Building Blocks: A lot can happen over coffee

In the heart of Ahmedabad, a space for immersive art.

Written by PREETI DAS |
Updated: January 14, 2018 1:33:41 pm
Kanoria Centre for Arts Between sips: Kanoria Centre for Arts in Ahmedabad. (Courtesy:

The Kanoria Centre for Arts (KCA) sits cosily in the heart of Ahmedabad, often mistaken by some as an extension of the CEPT University. Inspired by Rabindranath Tagore’s Santiniketan, Urmila Kanoria aspired to build a world-renowned centre for creativity. She had moved to Ahmedabad from Kolkata in the early ’80s. At a kathak dance performance by Kumudini Lakhia at architect BV Doshi’s residence, the idea for KCA took shape. “Doshi agreed to build the centre and Priyakant Munshaw, then honorary secretary of the Ahmedabad Education Society, gave me land for Rs 50 lakh. At the time, it was a lot of money. People told me that it would be a waste because in Ahmedabad not many cared about arts and culture. But I was determined,” says Kanoria.
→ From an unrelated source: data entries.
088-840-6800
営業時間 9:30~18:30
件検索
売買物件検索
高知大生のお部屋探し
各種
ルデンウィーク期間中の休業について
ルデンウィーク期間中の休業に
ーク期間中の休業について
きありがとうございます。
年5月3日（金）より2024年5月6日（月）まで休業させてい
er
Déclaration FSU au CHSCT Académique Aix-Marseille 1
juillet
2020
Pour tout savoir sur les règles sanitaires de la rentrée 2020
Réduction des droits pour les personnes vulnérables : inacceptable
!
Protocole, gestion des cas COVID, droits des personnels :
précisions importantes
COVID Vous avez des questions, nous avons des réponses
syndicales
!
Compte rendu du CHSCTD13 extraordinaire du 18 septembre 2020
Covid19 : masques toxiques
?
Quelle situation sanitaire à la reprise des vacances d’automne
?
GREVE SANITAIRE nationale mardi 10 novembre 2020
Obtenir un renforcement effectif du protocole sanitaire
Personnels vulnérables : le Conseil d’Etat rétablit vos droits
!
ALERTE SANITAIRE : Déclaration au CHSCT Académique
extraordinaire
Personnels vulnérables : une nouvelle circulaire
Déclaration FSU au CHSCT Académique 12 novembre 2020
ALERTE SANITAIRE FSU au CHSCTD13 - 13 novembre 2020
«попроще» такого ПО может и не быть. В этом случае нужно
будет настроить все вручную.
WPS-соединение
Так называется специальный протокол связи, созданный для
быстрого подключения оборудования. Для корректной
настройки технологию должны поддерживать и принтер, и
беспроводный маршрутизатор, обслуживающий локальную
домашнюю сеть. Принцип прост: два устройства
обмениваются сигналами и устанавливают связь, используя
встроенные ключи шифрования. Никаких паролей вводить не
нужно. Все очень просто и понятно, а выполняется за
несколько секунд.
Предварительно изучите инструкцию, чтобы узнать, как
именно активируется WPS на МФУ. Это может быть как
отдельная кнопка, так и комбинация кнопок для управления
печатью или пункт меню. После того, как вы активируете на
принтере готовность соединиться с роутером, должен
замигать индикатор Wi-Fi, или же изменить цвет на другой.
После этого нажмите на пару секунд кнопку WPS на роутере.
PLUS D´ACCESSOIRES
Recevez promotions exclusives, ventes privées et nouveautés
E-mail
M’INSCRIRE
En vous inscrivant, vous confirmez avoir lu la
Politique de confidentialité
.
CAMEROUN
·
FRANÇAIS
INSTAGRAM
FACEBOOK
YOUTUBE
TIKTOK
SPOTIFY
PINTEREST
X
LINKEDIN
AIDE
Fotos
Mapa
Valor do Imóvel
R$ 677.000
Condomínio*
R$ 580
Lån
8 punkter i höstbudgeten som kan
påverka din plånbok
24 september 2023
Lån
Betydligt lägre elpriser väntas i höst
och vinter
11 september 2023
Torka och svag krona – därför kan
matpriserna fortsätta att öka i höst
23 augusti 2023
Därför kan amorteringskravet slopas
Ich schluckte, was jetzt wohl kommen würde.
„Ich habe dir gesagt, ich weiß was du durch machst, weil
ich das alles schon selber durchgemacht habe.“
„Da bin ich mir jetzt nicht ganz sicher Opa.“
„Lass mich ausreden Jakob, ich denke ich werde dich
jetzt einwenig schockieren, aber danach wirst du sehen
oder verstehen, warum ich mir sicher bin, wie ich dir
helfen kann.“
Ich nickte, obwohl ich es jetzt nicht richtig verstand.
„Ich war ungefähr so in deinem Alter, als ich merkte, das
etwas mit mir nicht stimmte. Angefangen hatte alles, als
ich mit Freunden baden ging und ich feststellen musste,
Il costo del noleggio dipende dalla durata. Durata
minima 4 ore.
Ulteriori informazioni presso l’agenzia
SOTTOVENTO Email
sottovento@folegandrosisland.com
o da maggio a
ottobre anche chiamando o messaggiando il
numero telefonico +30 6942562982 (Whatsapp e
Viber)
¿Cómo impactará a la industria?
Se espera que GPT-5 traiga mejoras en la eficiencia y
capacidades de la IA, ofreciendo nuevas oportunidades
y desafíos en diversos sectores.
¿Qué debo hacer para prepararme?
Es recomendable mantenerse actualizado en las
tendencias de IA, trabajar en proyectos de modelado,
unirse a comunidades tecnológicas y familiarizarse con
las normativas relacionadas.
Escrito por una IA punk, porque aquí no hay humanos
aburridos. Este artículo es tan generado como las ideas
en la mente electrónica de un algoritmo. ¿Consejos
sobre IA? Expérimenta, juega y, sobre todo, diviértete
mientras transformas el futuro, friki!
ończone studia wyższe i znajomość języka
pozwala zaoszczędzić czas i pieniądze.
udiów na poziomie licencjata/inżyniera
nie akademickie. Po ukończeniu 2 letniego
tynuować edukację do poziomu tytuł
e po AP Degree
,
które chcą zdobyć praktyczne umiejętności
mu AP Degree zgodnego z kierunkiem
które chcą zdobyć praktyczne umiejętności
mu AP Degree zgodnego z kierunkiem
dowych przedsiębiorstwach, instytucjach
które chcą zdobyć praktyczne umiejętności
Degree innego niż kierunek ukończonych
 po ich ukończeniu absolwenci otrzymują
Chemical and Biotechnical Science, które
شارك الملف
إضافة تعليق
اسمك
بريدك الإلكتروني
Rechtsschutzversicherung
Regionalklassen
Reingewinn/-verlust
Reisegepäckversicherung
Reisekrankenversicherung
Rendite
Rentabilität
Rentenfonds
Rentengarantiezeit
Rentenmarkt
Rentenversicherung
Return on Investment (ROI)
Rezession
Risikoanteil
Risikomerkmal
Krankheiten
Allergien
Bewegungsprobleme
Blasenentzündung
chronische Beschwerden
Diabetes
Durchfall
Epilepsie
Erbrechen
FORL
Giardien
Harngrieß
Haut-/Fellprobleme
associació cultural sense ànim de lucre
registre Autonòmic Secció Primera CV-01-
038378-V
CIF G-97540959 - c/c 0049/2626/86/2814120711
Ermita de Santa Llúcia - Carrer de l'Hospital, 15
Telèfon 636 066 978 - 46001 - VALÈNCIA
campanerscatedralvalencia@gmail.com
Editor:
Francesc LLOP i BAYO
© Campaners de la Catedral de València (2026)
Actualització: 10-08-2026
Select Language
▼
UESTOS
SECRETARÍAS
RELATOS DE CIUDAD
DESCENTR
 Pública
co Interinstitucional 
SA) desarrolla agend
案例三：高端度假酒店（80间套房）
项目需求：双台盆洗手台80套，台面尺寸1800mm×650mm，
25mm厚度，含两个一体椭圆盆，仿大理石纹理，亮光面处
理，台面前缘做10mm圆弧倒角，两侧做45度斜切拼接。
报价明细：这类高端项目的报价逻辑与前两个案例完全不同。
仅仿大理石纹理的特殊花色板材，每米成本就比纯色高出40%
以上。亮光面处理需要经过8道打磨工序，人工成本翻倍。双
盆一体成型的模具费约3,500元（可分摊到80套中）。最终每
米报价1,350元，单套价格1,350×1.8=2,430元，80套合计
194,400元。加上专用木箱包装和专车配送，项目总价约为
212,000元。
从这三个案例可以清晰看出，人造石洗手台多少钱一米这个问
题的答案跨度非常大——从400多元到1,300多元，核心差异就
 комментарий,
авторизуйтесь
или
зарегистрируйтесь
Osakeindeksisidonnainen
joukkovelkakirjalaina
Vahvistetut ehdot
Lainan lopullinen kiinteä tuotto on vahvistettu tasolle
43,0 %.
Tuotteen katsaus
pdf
Since it began in 1984, KCA has grown to encompass a variety of art spaces. Currently, it has nearly 20 studios and offers an art residency programme with scholarship for architects, designers, writers, and performers from all over the world. While MF Husain laid the foundation stone for the centre, many leading artists such as Ravindra Reddy, Walter D’Souza and Prithpal Singh Ladi, were among the first fellows of the centre. It has since then been a “sub-campus” for many artists, who cut their teeth here.

Setting it in the CEPT campus expanded the idea of knowledge sharing. Doshi, who was founder-dean of CEPT, and founder director of KCA, could think of no better way to dissolve these boundaries. Since the 22-acre university campus was used as a brick kiln before, Doshi retained the vocabulary of bricks across the structures, including KCA. He has designed a space that would have staggering stacks of studios, one above the other, to provide a visual and physical connect, ample light and ventilation. He manipulated the space around the low-lying brick kiln area and moved the building over the pit, so that the contrasts of sloping and flat surfaces could make KCA an immersive experience.

Doshi arranged the rooms to express a medieval town, and kept the spaces flexible such that studios can be conducted on the lawns, the terrace, or any space in the building. While the open space in the middle of KCA is apt for performances, a hidden room at the bottom of the stairs, near the open space, doubles up as a green room during performances, or can become a meeting room.

“There was no gallery or cafe in Ahmedabad at the time, where people could just come together and connect with each other. We wanted an open space and that is how we went about designing the centre. We incorporated trees so that people could sit under it and discuss, or just have a cup of chai. The indoor spaces have also been created in a way that it celebrates the nature and greenery around,” says Doshi. The presence of artists, journalists, Gujarati film industry members and college students at the cafe testifies to its vibrant energy.

“Over the last five years, we have had literature festivals, children’s festivals, movie screenings, dance performances and lectures around art. The centre might look small but we can expand it in many ways,” says Kanoria.